#### What to produce:
Of all the lines below, output only those starting at the one with "- [gin](https://github.com/gin-gonic/gin) framework" and ending at the one with "- go run *.go", both ends included, exactly as written.

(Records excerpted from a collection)
%%

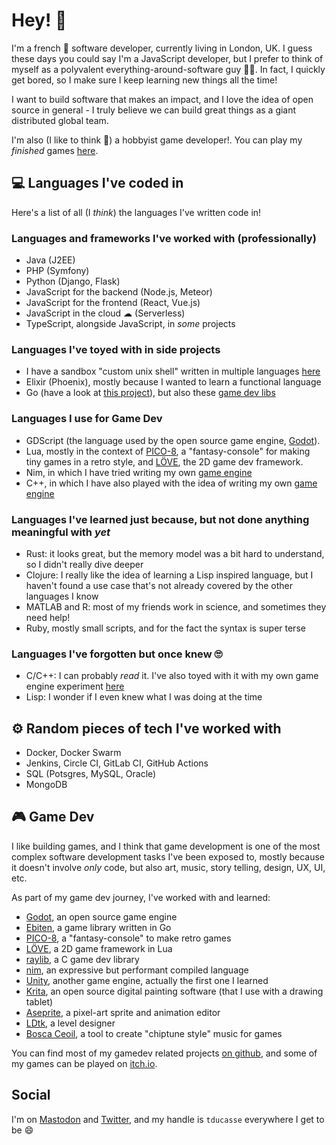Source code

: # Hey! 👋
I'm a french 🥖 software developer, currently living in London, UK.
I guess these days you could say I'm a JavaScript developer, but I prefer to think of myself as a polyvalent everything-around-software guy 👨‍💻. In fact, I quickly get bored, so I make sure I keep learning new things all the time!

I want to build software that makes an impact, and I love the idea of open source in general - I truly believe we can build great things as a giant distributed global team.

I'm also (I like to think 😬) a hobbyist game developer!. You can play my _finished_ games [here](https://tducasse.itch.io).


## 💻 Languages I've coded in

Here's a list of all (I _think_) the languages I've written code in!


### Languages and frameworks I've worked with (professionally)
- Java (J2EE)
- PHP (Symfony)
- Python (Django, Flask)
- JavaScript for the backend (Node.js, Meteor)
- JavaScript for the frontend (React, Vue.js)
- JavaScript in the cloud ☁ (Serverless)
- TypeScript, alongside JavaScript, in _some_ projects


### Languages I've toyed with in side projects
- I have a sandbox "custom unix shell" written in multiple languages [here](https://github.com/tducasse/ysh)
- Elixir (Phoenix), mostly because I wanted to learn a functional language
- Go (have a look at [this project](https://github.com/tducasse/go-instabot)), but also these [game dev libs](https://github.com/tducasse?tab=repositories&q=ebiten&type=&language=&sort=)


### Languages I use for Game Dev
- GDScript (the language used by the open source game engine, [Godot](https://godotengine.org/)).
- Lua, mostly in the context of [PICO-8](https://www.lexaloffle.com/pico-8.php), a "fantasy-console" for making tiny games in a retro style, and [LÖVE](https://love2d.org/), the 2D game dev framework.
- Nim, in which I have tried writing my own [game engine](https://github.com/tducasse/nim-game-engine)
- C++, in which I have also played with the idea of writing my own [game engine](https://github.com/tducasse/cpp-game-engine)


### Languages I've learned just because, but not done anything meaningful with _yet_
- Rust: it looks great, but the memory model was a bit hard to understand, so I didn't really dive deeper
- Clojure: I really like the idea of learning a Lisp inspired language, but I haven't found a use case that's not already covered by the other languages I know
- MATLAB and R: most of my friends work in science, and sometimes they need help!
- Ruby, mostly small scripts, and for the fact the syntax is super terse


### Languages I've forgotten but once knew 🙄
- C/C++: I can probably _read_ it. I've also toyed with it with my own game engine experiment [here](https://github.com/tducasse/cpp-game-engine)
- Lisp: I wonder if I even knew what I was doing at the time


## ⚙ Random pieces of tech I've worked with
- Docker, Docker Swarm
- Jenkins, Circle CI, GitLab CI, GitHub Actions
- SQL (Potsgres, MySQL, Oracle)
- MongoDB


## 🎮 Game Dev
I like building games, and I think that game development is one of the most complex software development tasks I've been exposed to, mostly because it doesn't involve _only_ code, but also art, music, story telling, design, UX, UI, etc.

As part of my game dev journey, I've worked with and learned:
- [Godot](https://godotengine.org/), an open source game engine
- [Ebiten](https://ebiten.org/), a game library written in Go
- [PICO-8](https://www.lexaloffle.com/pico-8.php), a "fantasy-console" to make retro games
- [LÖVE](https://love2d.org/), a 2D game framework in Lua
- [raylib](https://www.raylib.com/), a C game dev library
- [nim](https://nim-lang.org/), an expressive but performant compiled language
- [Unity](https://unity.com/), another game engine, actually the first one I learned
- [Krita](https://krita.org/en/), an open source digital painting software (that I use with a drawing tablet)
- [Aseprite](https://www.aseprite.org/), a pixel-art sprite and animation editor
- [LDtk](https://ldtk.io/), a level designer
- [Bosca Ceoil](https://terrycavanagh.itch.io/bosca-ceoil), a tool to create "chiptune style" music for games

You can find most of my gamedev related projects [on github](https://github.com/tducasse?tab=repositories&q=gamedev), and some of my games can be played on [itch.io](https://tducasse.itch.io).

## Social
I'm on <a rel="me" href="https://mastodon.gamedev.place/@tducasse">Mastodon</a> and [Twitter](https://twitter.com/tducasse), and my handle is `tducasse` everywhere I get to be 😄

%%
%%

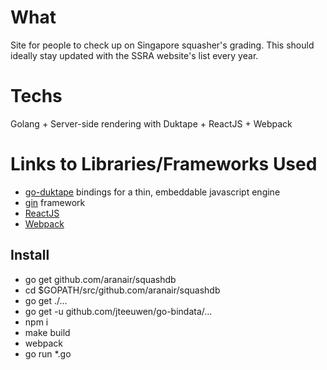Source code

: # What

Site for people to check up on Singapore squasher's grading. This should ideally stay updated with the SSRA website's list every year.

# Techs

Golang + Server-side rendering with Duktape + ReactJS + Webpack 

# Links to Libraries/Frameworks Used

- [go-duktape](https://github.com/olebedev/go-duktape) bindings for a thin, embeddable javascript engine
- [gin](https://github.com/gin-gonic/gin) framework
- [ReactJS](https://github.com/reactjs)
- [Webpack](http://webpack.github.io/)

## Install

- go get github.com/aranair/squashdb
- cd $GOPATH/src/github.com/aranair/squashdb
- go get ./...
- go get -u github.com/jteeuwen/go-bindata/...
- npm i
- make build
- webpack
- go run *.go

%%

#### Finished task:
- [gin](https://github.com/gin-gonic/gin) framework
- [ReactJS](https://github.com/reactjs)
- [Webpack](http://webpack.github.io/)

## Install

- go get github.com/aranair/squashdb
- cd $GOPATH/src/github.com/aranair/squashdb
- go get ./...
- go get -u github.com/jteeuwen/go-bindata/...
- npm i
- make build
- webpack
- go run *.go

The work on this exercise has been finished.